Extract provided -

━━━━━━━━━━━━━━━━

By Dan Gephart, February 10, 2021

Mountweazel. I just love this word. I discovered it last week as I was reading Liar’s Dictionary, a new novel by Eley Williams. Neither a steep scalable landmass nor a rat-sized mammal, a mountweazel is a bogus entry inserted into a dictionary, encyclopedia or other reference work as a trap to catch future copyright infringers.

About midway through Williams’ novel, the protagonist Mallory is charged with finding the mountweazels left behind when the fictional reference book was first published more than a century ago. All of the fake words must be found before the publisher posts the reference book online. The problem is Mallory knows not where the mountweazels are nor even how many there are. (OK, I get it, a John LeCarre spy thriller this most certainly is not.)

Picture Mallory sludging through thousands of dictionary entries to find the fake words. It gives me a headache just thinking about it, and I love words. When overused, used incorrectly, or improperly communicated (all were the case in the novel), mountweazels make it harder to accomplish the mission, which in Mallory’s case was digitizing an accurate reference book.

So here’s my question: What mountweazels are keeping your agency from meeting its mission? Not fake words, but unnecessary or improperly communicated procedures.  When it comes to discipline and performance, to paraphrase a certain insurance commercial, we’ve seen a mountweazel or two. (Bum ba dum bum bum bum bum.)

━━━━━━━━━━━━━━━━

Dataset extract -
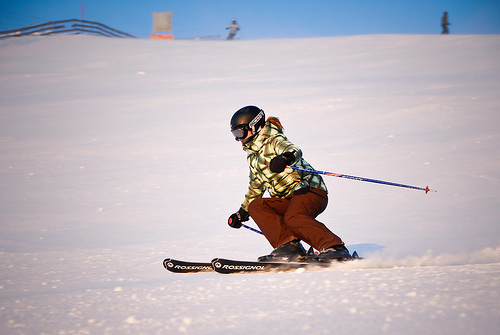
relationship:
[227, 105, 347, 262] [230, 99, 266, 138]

━━━━━━━━━━━━━━━━

Tasks for this exercise -
1. Write out the stretch from "So here’s my" through "bum bum bum.)" in the post about mountweazels again, switching "agency" to "office".
2. Resume the post about mountweazels right after its last sentence, and keep the same voice.

Results -
1.
So here’s my question: What mountweazels are keeping your office from meeting its mission? Not fake words, but unnecessary or improperly communicated procedures.  When it comes to discipline and performance, to paraphrase a certain insurance commercial, we’ve seen a mountweazel or two. (Bum ba dum bum bum bum bum.)

2.
Back in 2017, FELTG Past President Bill Wiley was tired of hearing from supervisors who took useless actions like Letters of Admonishments and Letters of Caution to address wayward employees. Supervisors would take these actions because they were easy and, they assumed, if the same situation arose again, they could say they’ve taken prior disciplinary action. But guess what? These actions are not discipline as defined by case law. The action was a temporary Band-aid that did nothing to address the root of the issue, and, more often than not, the suspect behavior would continue unabated. Even worse, these empty actions are actually grievable, putting the supervisor and the agency on the defensive.

So Bill created the “yellow donut.” If you’ve taken part in FELTG’s UnCivil Servant training over the last couple of years, then you’ve seen the graphic. It’s the yellow donut that looks more like a three-tiered bullseye. (Seriously, are you going to pay attention to a donut or a bullseye?) The outer edge is the illegal stuff that you should never do, and you most likely don’t. (Please tell me you don’t.) The inner red part is the good stuff that FELTG teaches, which is the legal minimum, things you must do.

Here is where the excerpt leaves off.